A study of cytochrome bo3 in a tethered bilayer lipid membrane

Abstract

An assay has been developed in which the activity of an ubiquinol oxidase from Escherichia coli, cytochrome bo(3) (cbo(3)), is determined as a function of the hydrophobic substrate ubiquinol-10 (UQ-10) in tethered bilayer lipid membranes (tBLMs). UQ-10 was added in situ, while the enzyme activity and the UQ-10 concentration in the membrane have been determined by cyclic voltammetry. Cbo(3) is inhibited by UQ-10 at concentrations above 5-10 pmol/cm(2), while product inhibition is absent. Cyclic voltammetry has also been used to characterise the effects of three inhibitors; cyanide, inhibiting oxygen reduction; 2-n-Heptyl-4-hydroxyquinoline N-oxide (HQNO), inhibiting the quinone oxidation and Zn(II), thought to block the proton channels required for oxygen reduction and proton pumping activity. The electrochemical behaviour of cbo(3) inhibited with HQNO and Zn(II) is almost identical, suggesting that Zn(II) ions inhibit the enzyme reduction by quinol, rather than oxygen reduction. This suggests that at Zn(II) concentration below 50µM the proton release of cbo(3) is inhibited, but not the proton uptake required to reduce oxygen to water.

Figure 1

A schematic representation of the tBLM used in this work.

Figure 2

(Top) Cyclic voltammograms of a tBLM containing cbo₃ at increasing UQ-10 coverage (determined separately using cyclic voltammograms at 1 V/s).
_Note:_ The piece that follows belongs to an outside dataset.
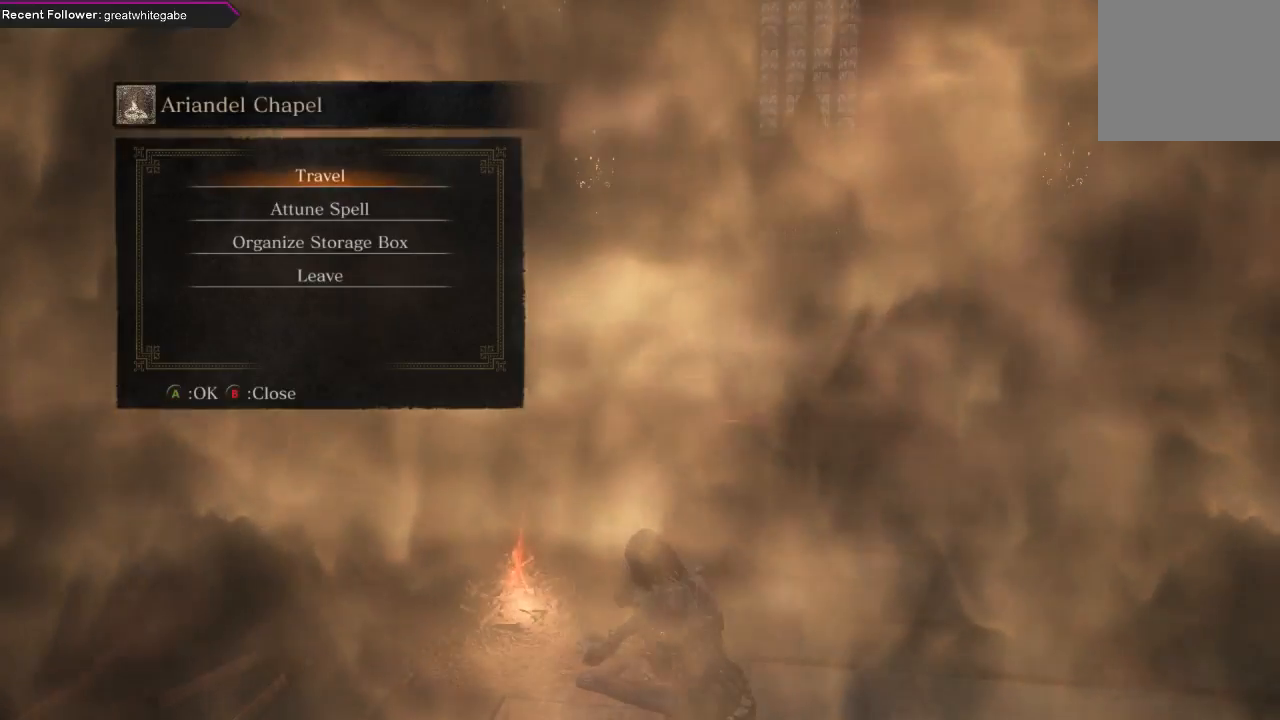
{"buttons": [], "left_stick": "up-right", "right_stick": "down", "events": [[133, "B", "up"], [200, "B", "down"], [233, "left_stick", "up-right"], [267, "B", "up"], [467, "right_stick", "down"]]}
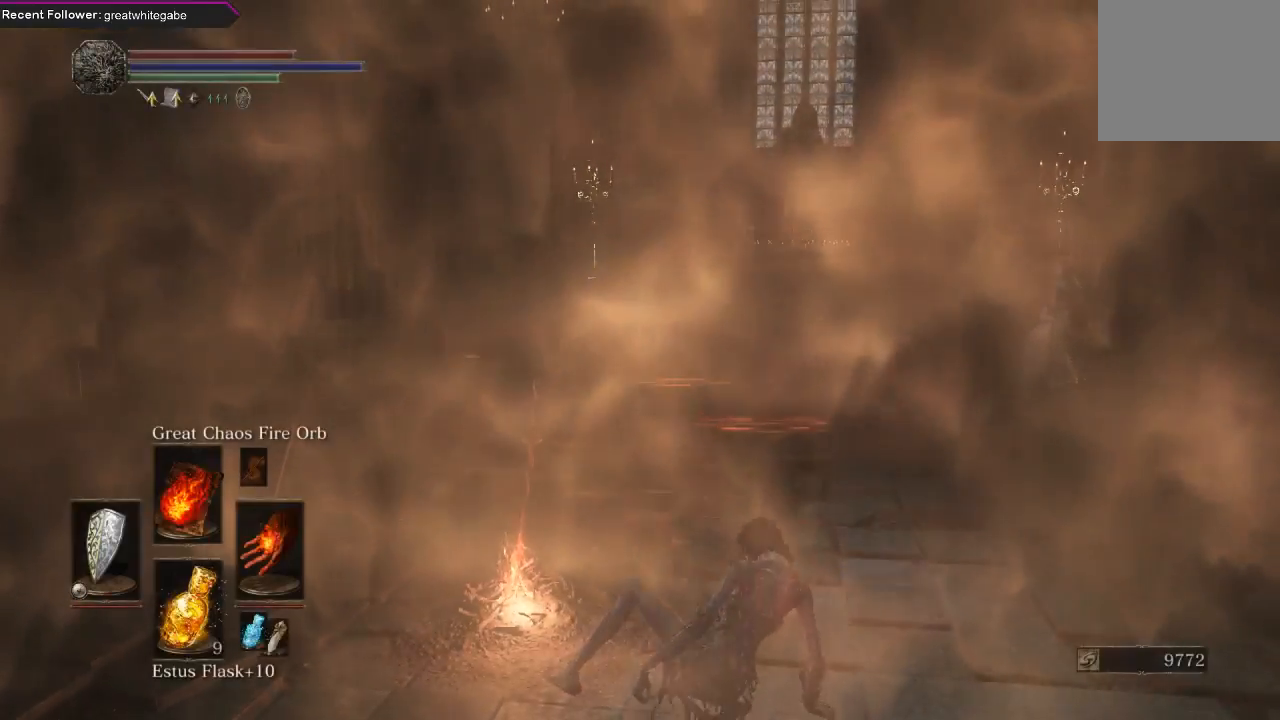
{"buttons": [], "left_stick": "up-right", "right_stick": "center", "events": [[100, "right_stick", "center"], [233, "B", "down"], [333, "B", "up"], [367, "B", "down"], [467, "B", "up"]]}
Electrode area is ~ 0.25 cm² (Top, Insert) The UQ-10 coverage (determined using cyclic voltammograms at 1 V/s) as a function of UQ-10 added to the electrolyte from a DMSO stock solution. (Bottom) (Closed symbols) Normalised activity of cbo₃ as a function of UQ-10 coverage for three different experiments (squares, triangles and circles). The UQ-10 coverage (bottom axis) is determined by determination of the UQ-10 peak area from voltammograms measured at 1 V/s. (Open symbols) Comparison with previously published data[13] in which UQ-10 is cosolubilised in vesicles prior to tBLM formation and the UQ-10 coverage (top axis) is determined at 10 mV/s after inhibition of cbo₃ with NaCN. The top and bottom axis have different scales due to observed differences in UQ-10 coverage when determined at 1 V/s and 10 mV/s (see text).

Figure 3

(Top) Cyclic voltammograms for cytochrome bo₃ inhibited with (NaCN) at 0μM, 5μM, 10μM, 20μM, 30μM and 90μM, (HQNO) at 0μM, 40μM, 60μM, 80μM and 190μM and (ZnSO₄) at 0μM, 25μM, 50μM and 125μM. The QU-10 concentration in the membrane is between 5 and 10 pmol/cm². The electrode area is 0.25 cm² (Middle) Baseline corrected voltammograms of the data shown in Top. The baseline was taken from the cyclic voltrammogram measured at the highest concentration of inhibitor. (Middle, insert) Extracted data for IC₅₀ determination. Error bars are standard deviations determined from at least three experiments. (Bottom) First derivatives of the data shown in Middle.

Figure 4

Schematic representation of the tBLM and the rates that influence the currents measured with cyclic voltammetry.